Unlike Canada, Turkey faces a much more fraught predicament. Most recently, rumours have spread that China is using vaccine diplomacy—delaying delivery of the Sinovac vaccine—to arm-twist Turkey into ratifying an extradition treaty the two countries signed in 2017. Turkey is home to the world’s largest Uyhgur exile community, and much of the activism to bring attention to the plight of the Uyghurs, and preserve Uyghur culture, is centred in Istanbul. If that community is turned over to the Chinese, the last Uyghur-led resistance to China would potentially disappear.

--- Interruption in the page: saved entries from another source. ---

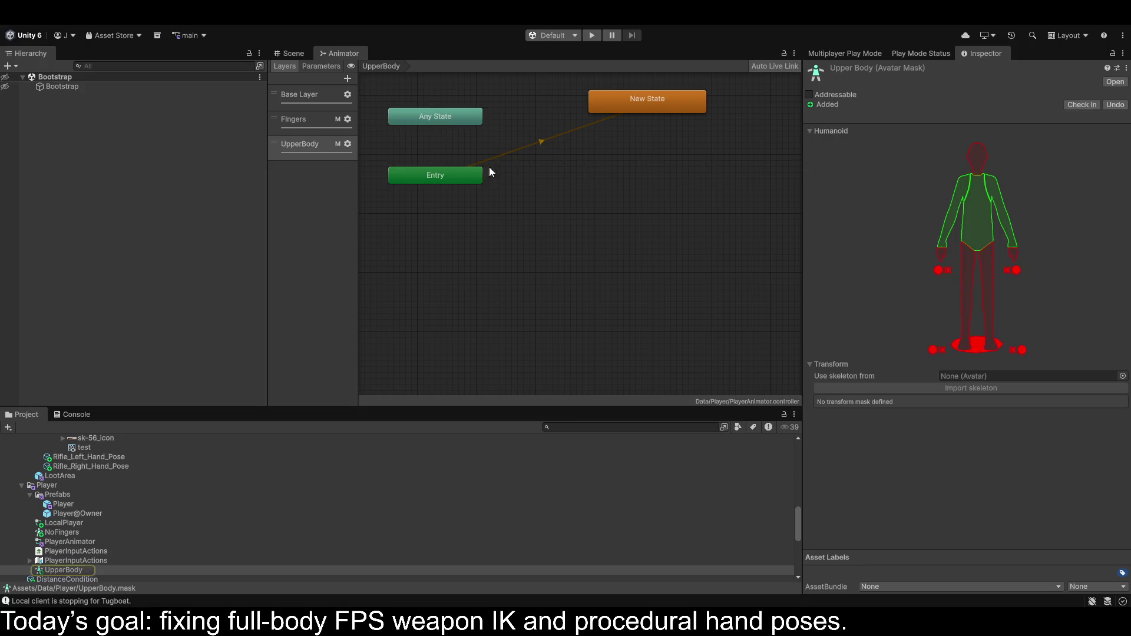
left_click(672, 105)
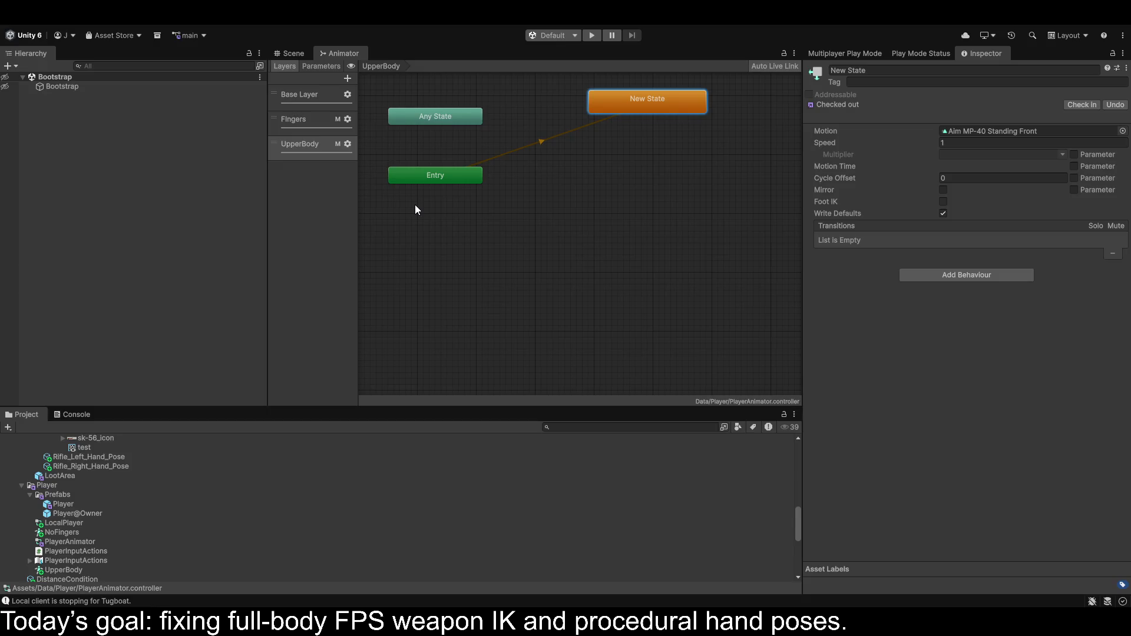
left_click(289, 119)
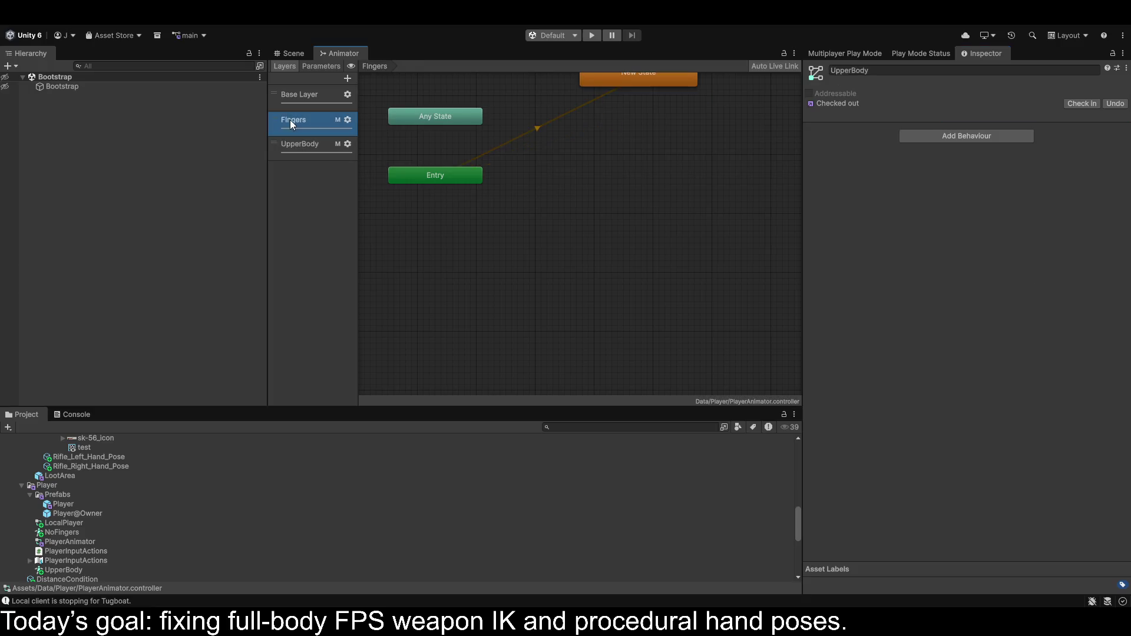
key("Delete")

Both Chinese and Turkish officials deny that the delay in vaccine deliveries has anything to do with politics but Turkey’s substantial Uyghur population is nonetheless terrified.

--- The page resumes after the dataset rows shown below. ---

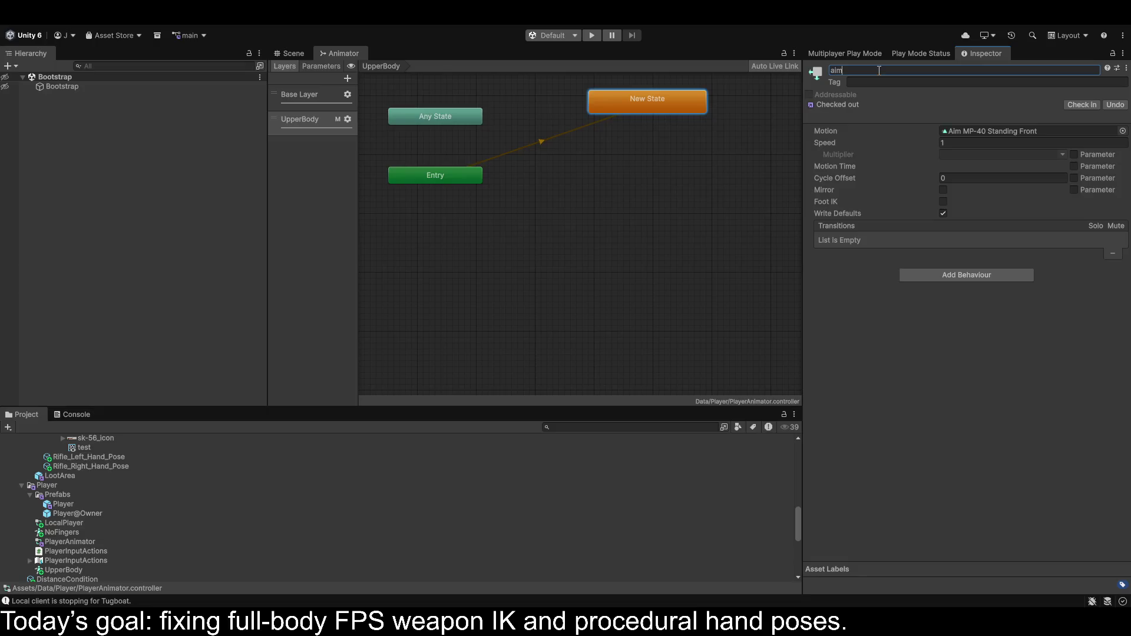
left_click(342, 134)
Include the root in the UpperBody avatar mask, leaving the legs excluded.
left_click(469, 135)
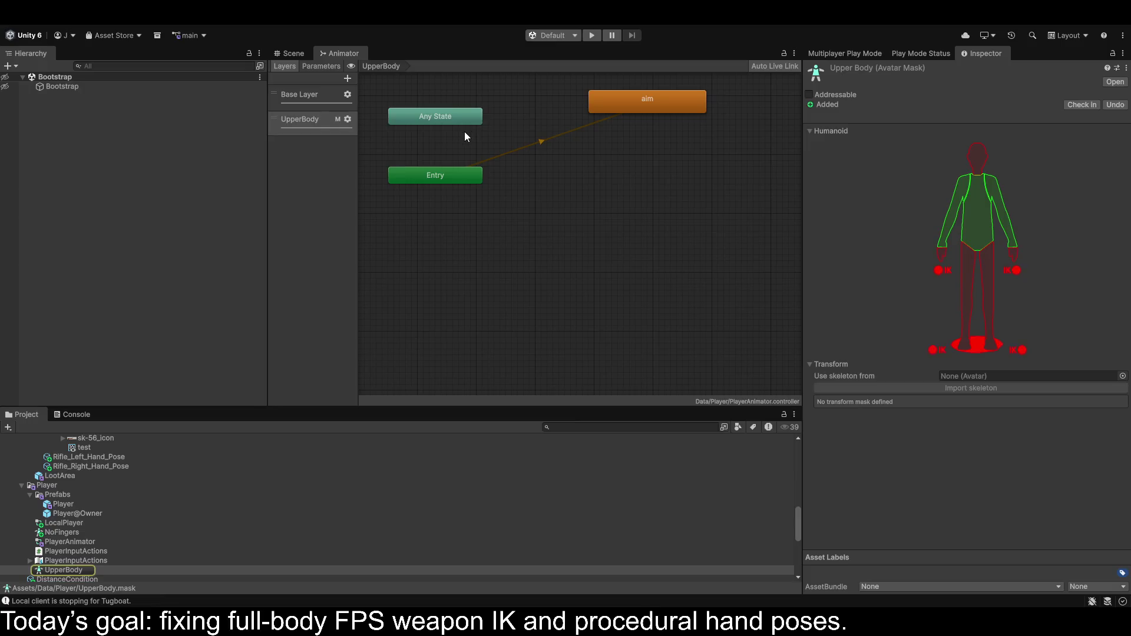
left_click(961, 344)
left_click(975, 348)
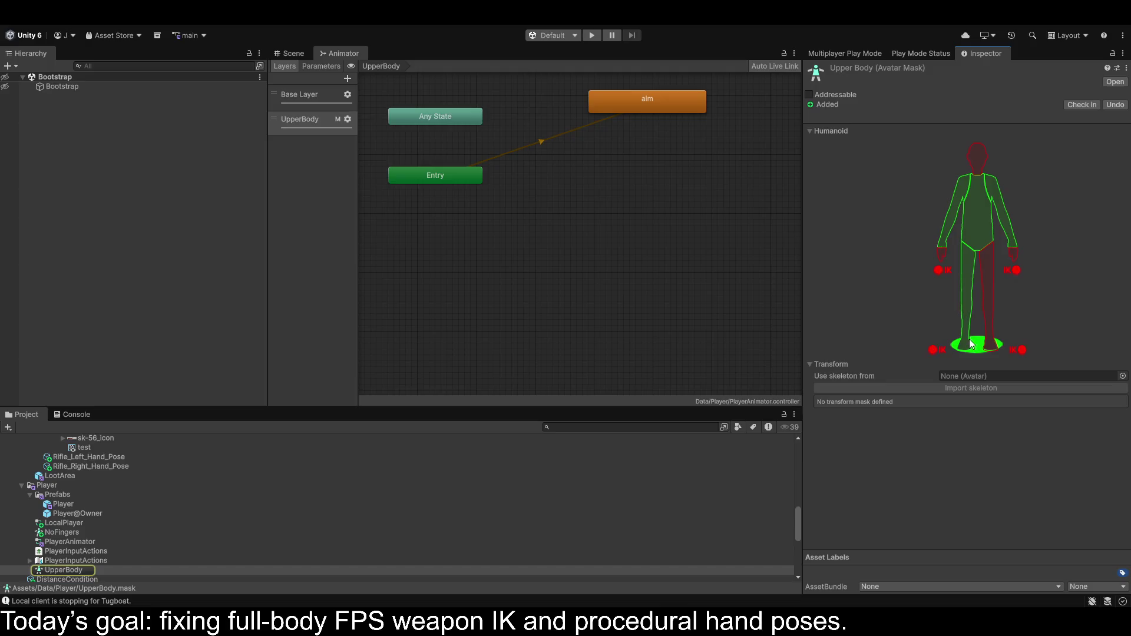
left_click(968, 340)
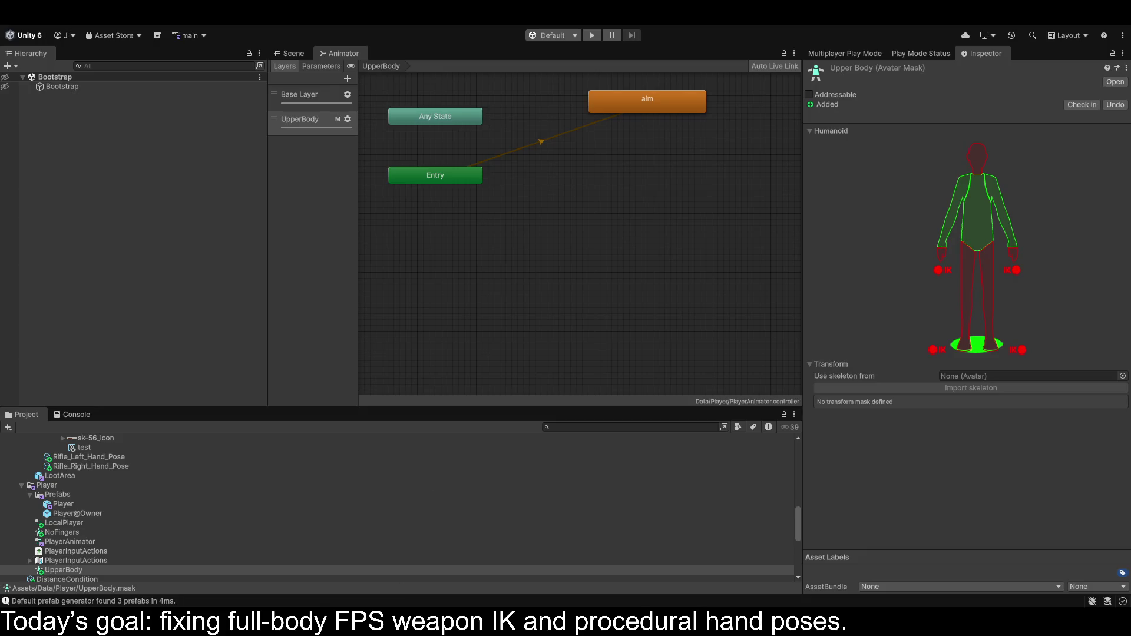
Check the UpperBody layer settings and run the game to test the changes.
left_click(303, 99)
left_click(303, 118)
left_click(349, 119)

“We appreciate that Turkey has resisted ratifying the treaty so far,” one Uyghur activist in Istanbul told me recently, requesting anonymity. “But we also know how China operates and this pandemic has created opportunities for it. We’re living day by day here with the fear that we could be deported back to China at any time.”

In the fall of 2019, the same activist spoke to me openly, and on the record, about what Uyghurs faced in China (I never ended up using his interview for the story I was researching then, thankfully in retrospect). He described how Chinese authorities were “systematically trying to erase our culture” and how the world was doing nothing to stop them. It was heartbreaking to hear the stories of Uyghur’s in exile in Istanbul, of families torn apart for the grave crime of faith, of a language and history deemed a threat and in need of erasure.

During our recent telephone conversation, I told him about the decision in the Canadian parliament to call what was happening to the Uyghurs a genocide. His voice perked up. “Really?” he said.

Then I told him about the Canadian Prime Minister and his cabinet refusing to join the declaration. He let out a cynical laugh. “Yeah, just like Erdogan.”